Saved data entries
----------------

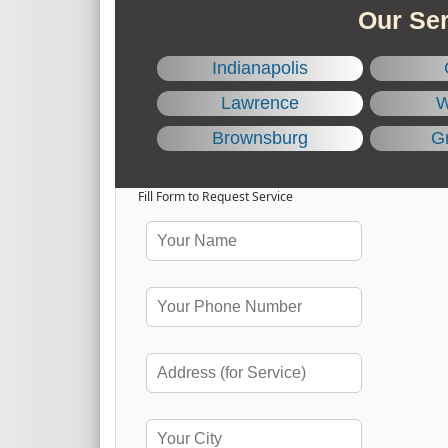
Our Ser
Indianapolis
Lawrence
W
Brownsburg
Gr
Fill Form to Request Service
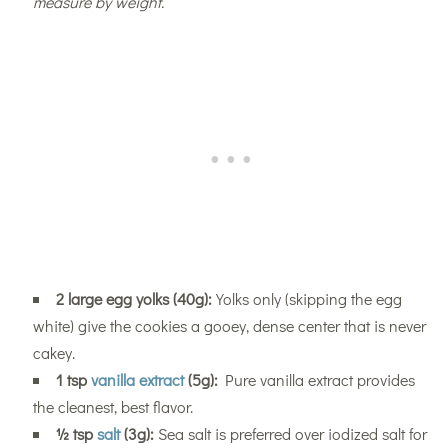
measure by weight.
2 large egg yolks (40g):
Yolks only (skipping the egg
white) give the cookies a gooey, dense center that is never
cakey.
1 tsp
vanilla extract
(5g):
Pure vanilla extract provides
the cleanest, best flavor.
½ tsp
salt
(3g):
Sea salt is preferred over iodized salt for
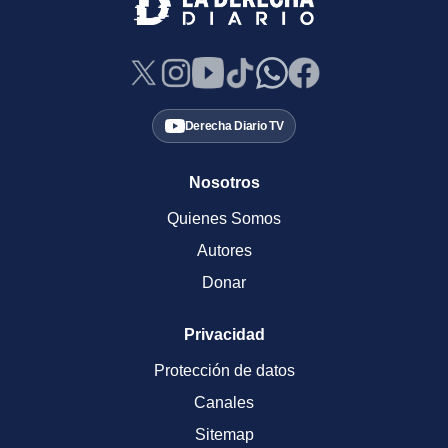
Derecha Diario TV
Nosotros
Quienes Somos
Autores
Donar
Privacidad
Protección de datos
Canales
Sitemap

----------------

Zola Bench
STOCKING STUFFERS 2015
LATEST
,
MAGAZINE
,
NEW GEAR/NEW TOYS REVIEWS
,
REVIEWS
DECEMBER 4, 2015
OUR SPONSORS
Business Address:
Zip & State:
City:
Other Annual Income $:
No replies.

----------------

■ **Work task**: Say how many lines above contain "vanilla", and give no words besides the number.

■ **Task output**: 2